La sentence arbitrale rendue a fait suite à un arrêt de la plus haute formation judiciaire française. On voudrait le souligner car l'histoire commence aussi un peu là.

L'assemblée plénière a une fonction toute particulière.

Vous pouvez consulter les articles L. 421-3 et L. L. 431-5 et L. 431-6 du code de l'organisation judiciaire, par simplification, à partir du site de la Cour :

http://www.courdecassation.fr/

On pouvait s'étonner de voir la Cour de cassation statuer , en octobre 2006, en formation plénière. Pourquoi la Chambre commerciale, en formation à 7 conseillers, ne pouvait-elle pas statuer. L'importance d el'affaire et sa difficulté technique justifiait en revanche que la chambre commerciale, économique juge au complet, à 7 juges et non à 3.

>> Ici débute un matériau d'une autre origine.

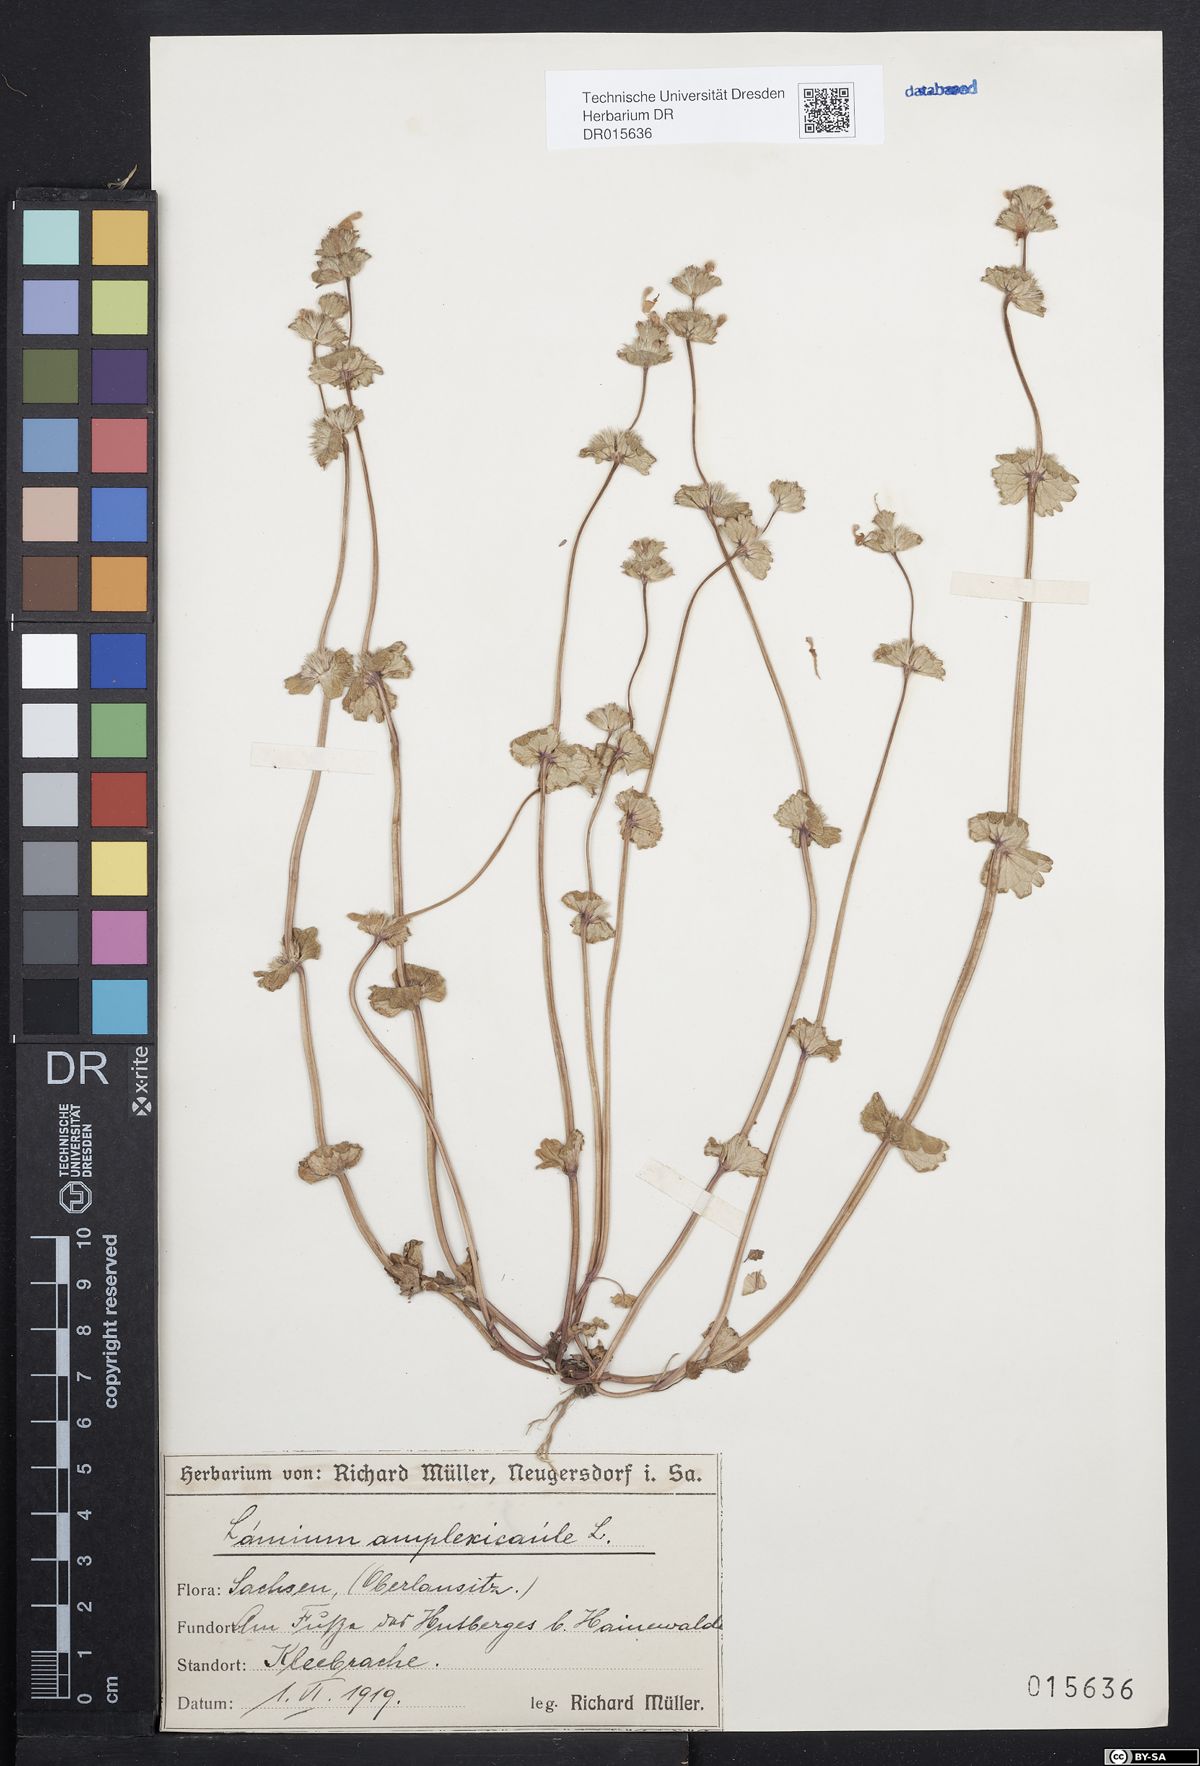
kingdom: Plantae
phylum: Tracheophyta
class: Magnoliopsida
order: Lamiales
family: Lamiaceae
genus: Lamium
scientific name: Lamium amplexicaule
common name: Henbit dead-nettle
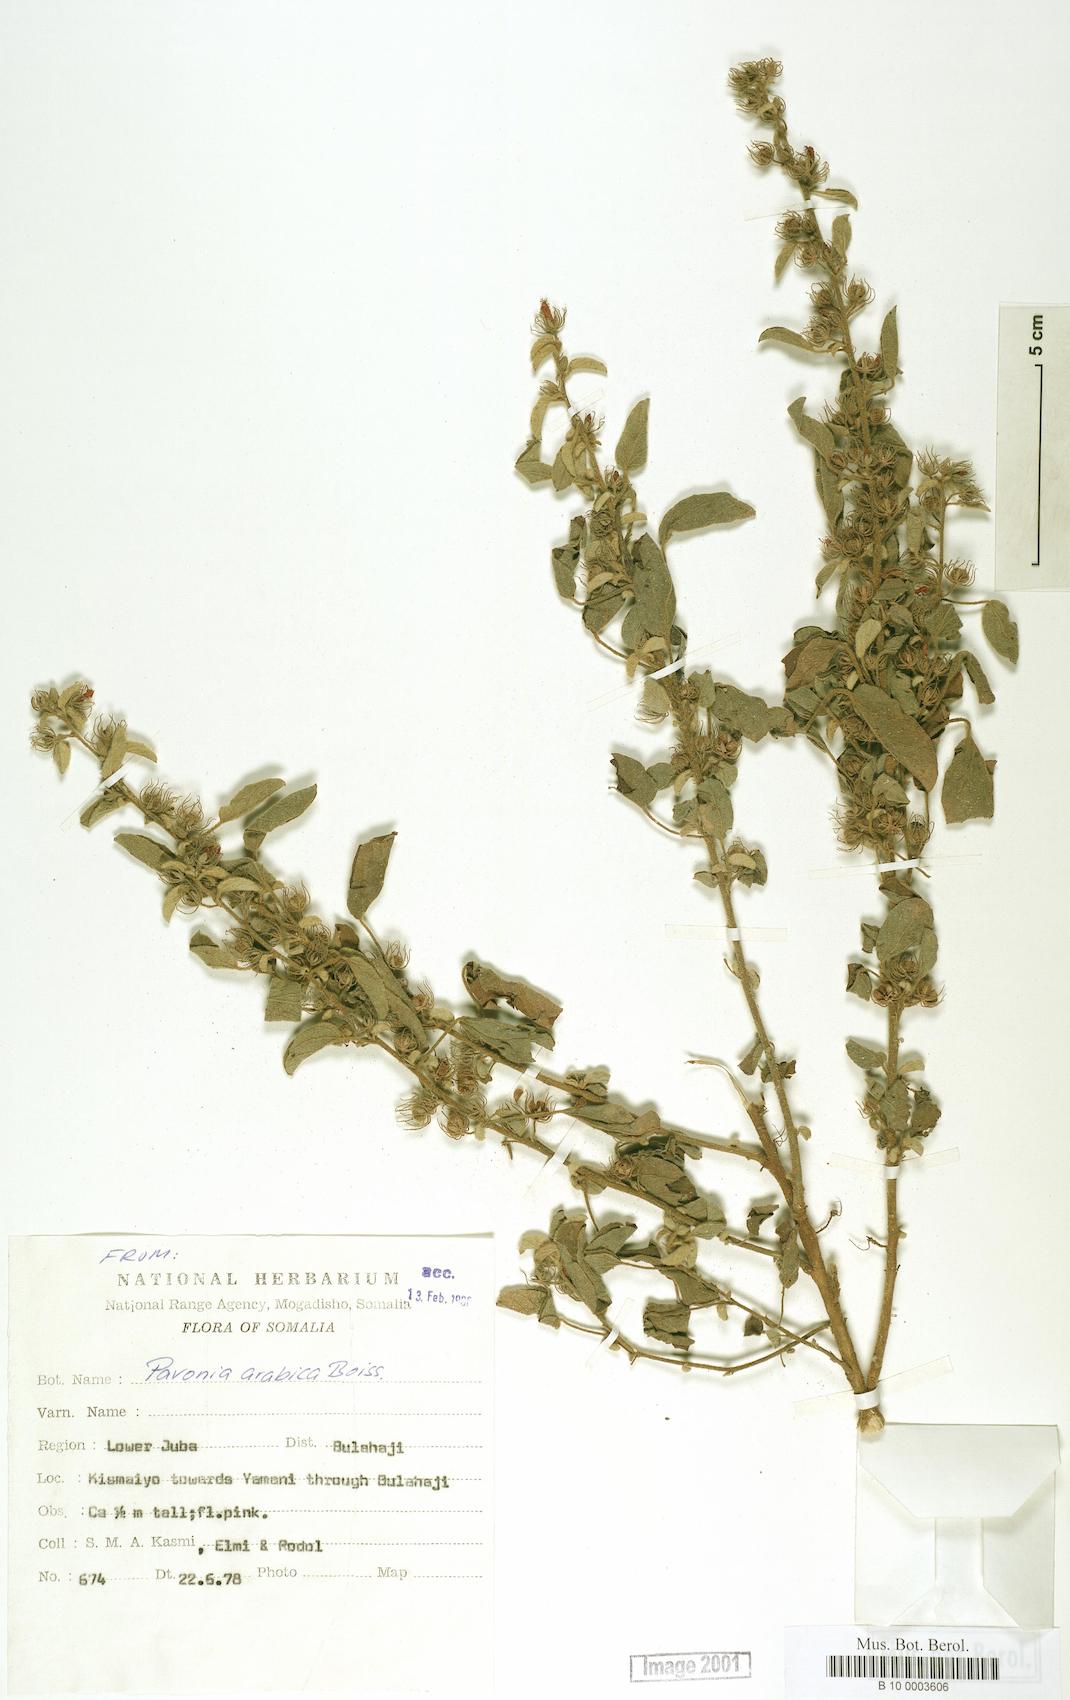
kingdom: Plantae
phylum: Tracheophyta
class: Magnoliopsida
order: Malvales
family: Malvaceae
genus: Pavonia
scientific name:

En effet, l'article L431-6 est très simple et clair :
"Le renvoi devant l'assemblée plénière peut être ordonné lorsque l'affaire pose une question de principe, notamment s'il existe des solutions divergentes soit entre les juges du fond, soit entre les juges du fond et la Cour de cassation ; il doit l'être lorsque, (et là cela ne concerne pas notre affaire) après cassation d'un premier arrêt ou jugement, la décision rendue par la juridiction de renvoi est attaquée par les mêmes moyens."

A ma connaissance, les questions posées ne font pas l'objet d'une divergence entre chambres, sauf à aller chercher des divergences mineures qui n'ont jamais été souligné et inquiété les commentateurs, notamment les professeurs.

Il y a eu là une décision de politique judiciaire et juridique qui, sur le plan de la justice et, ensuite, du droit, ne s'explique pas aisément. En conséqueznce, on est fondé à penser que c'est l'institution judiciaire elle-meme qui a commencé à faire de cette affaire une question de principe, mais pas de principe juridique.

En effet, aucune solution juridique précise ne ressort de cet arrêt qui dit des choses avec qui tout le monde est, me semble-t-il, d'accord.

La décision fut en revanche arbitraire. L'article L431-7 se lit lui aussi comme un roman :

" Le renvoi devant une chambre mixte ou devant l'assemblée plénière est décidé soit, avant l'ouverture des débats, par ordonnance non motivée du premier président, soit par arrêt non motivé de la chambre saisie."

"Le renvoi est de droit lorsque le procureur général le requiert avant l'ouverture des débats."

Le parquet a-t-il demandé une assemblée plénière ? Sur ordre du ministre de la Justice ? Je ne sais... à voir.

L'arbitraire peut venir du premier président (depuis nommé au Conseil constitutionnel) ou du procureur général ; l'arrêt ne mentionne que l'ordonnance du premier sans dire qu'elle est intervenue sur demande du parquet.

Toujours est-il que cette décision donnait à l'affaire une importance spéciale, tout en la déconnectant des spécialistes commercialistes (bancaire, faillite, sociétés) ; la suite de l'histoire démontre que donner à ce cas de l'importance était bien peu opportun !

Pourquoi Bernard TAPIE a-t-il eu les honneurs de l'assemblée plénière ? Dès que j'aurai quelques informations supplémentaires expliquant la chose je vous le confierai.